Cosa significa per l’editoria di moda lo scontro tra Celine e Vogue Quando un brand snobba il fashion magazine più famoso del mondo
Ieri pomeriggio, un articolo di WWD ha rivelato un inatteso nuovo beef nell’Olimpo della moda: Hedi Slimane vs. Vogue. A quanto pare, Hedi Slimane non avrebbe invitato Vogue a coprire il suo show SS22 di Celine dopo che Emmanuelle Alt, editor-in-chief di Vogue Paris, ha lasciato la direzione del magazine che ora è stato rinominato Vogue France. La vicenda ha rapidamente preso dimensioni drammatiche quando si è venuto a sapere che Slimane ha portato le sue rimostranze alla scrivania di Anna Wintour in persona – incontro che avrebbe portato a un embargo totale nei confronti di Vogue. Più tardi, Mario Abad, fashion editor di PAPER magazine, ha pubblicato una conversazione avuta in DM con una fonte anonima presumibilmente interna a Vogue che ha detto «posso confermare che Condè Nast è bloccata da tutto ciò che è Celine […]. Il nostro fashion director […] ci ha detto che l’embargo è così severo che Condé Nast non ha più il permesso di menzionare Celine o il nome di Hedi Slimane – anche se non so se questo succederà o meno. Tutto il resto però è vero. Ha completamente perso le staffe. Nessun invito agli show, nessun sample – niente». La vicenda si va a inserire nel largo filone delle faide tra Hedi Slimane e le personalità della moda: faide che lo hanno portato a litigare con Kanye West, a portare Kering in tribunale, a escludere la giornalista Cathy Horn dalle sfilate per una cattiva recensione e a cancellare oltre 100.000 euro di ordini da Colette per una t-shirt satirica nel 2013. Scontrarsi direttamente con Vogue, però, ha una valenza simbolica molto più importante: se Celine può fare a meno di Vogue e Condé Nast, è la rilevanza del magazine a essere messa in discussione.

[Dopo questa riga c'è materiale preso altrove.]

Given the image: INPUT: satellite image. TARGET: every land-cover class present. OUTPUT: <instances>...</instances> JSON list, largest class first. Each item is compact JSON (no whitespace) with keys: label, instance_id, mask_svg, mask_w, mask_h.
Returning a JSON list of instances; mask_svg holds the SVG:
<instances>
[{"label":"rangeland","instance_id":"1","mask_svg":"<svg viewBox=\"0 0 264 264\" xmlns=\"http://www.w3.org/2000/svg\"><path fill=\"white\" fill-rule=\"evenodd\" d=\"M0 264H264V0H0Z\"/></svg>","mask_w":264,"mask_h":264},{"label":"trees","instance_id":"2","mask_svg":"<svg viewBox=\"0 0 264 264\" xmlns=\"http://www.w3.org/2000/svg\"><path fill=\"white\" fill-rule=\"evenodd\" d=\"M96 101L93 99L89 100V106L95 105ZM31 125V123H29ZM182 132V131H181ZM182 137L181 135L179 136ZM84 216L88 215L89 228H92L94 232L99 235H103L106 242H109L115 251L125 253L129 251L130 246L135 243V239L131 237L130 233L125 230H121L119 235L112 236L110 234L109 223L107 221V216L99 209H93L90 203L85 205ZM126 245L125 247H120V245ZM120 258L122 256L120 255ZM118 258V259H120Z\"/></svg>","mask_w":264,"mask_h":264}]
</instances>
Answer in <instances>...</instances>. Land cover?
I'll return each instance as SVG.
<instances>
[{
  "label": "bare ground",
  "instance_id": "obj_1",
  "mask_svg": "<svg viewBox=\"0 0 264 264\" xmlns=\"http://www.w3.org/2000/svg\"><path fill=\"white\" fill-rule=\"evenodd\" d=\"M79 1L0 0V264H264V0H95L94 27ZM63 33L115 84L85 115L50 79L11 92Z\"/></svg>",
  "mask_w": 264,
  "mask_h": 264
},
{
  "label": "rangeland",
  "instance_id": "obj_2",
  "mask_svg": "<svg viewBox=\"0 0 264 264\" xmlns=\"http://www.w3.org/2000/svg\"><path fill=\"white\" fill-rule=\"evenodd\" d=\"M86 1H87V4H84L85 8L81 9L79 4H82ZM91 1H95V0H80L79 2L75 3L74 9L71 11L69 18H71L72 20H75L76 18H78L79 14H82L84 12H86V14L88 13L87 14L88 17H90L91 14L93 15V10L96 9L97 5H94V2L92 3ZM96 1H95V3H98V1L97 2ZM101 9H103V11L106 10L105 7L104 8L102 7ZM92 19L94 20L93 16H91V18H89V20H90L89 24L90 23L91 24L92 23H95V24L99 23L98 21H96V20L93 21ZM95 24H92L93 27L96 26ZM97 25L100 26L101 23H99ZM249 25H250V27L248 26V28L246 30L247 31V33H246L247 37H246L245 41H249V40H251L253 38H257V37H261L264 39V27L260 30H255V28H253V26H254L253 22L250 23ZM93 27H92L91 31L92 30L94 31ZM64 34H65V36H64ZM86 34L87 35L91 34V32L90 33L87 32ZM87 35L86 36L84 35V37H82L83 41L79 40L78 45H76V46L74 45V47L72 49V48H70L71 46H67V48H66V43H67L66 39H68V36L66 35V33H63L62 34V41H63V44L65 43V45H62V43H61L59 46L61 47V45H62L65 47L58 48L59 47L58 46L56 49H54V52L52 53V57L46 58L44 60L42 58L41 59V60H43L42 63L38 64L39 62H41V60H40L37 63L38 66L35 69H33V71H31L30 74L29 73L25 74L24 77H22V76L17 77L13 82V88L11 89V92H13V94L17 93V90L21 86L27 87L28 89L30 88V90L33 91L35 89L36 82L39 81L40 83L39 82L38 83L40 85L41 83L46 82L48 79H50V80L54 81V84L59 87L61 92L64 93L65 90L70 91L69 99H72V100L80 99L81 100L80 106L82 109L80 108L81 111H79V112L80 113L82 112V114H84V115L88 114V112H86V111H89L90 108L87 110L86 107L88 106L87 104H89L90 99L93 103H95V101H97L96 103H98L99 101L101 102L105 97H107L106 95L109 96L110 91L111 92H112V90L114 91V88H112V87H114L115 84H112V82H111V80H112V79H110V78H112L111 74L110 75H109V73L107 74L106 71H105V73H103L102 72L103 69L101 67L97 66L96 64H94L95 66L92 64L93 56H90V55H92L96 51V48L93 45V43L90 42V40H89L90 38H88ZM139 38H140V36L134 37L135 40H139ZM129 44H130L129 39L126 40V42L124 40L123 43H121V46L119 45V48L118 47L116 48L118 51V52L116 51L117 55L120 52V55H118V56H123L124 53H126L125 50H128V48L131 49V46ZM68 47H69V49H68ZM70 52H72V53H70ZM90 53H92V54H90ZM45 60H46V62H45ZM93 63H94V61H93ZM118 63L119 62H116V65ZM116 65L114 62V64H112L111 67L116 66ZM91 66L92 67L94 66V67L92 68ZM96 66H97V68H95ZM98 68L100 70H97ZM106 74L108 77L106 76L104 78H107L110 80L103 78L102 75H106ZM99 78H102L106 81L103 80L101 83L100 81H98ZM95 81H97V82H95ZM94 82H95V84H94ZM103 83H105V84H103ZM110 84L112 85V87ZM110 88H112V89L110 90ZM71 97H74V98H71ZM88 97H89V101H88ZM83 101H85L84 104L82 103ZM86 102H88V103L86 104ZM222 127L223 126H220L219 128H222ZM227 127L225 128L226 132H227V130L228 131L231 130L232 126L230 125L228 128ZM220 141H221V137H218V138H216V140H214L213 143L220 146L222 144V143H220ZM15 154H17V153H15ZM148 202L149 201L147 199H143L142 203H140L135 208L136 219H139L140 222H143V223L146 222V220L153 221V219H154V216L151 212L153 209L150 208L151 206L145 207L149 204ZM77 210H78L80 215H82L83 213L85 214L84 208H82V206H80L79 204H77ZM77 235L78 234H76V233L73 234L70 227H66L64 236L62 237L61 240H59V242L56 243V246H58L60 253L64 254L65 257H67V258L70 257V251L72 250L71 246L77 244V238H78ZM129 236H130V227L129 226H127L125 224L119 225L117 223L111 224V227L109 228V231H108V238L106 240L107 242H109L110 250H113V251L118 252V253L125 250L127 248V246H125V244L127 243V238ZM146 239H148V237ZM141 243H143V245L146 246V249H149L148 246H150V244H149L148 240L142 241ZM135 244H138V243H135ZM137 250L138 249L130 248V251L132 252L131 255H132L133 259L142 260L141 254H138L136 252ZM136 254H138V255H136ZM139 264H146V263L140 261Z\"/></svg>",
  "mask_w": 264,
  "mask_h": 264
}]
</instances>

Al cambio delle dinamiche di potere nell’ambito della fashion communication & PR, si va anche ad aggiungere il controverso processo di centralizzazione del potere attuato da Condé Nast nell’ambito dell’universo Vogue – processo che è stato definito di “semplificazione” dall’editore, e che ha visto le varie edizioni nazionali del magazine perdere autonomia nei confronti di redazioni più centralizzate e controllate dall’alto dalla Wintour stessa, che è Chief Content Officer di tutti i magazine di Condé Nast, e di Edward Enninful, che da editor-in-chief di British Vogue è diventato European Editorial Director. La mossa non è stata molto amata, sia perché ha portato a una diaspora di creativi e talenti che da anni lavoravano da Vogue, sia perché ha portato a una perdita di specificità delle singole edizioni nazionali, tutte dotate di un’estetica e uno storytelling molto diversi tra loro. Una mossa che sostanzialmente ha concentrato il potere editoriale dei magazine nelle mani dei dirigenti di Condè Nast a discapito delle singole realtà nazionali e dei giornalisti che lavoravano al loro interno ma che ha anche tolto incisività e importanza alla rivista del cui supporto, a quanto pare, un brand come Celine, e chissà quale altro, può fare tranquillamente a meno.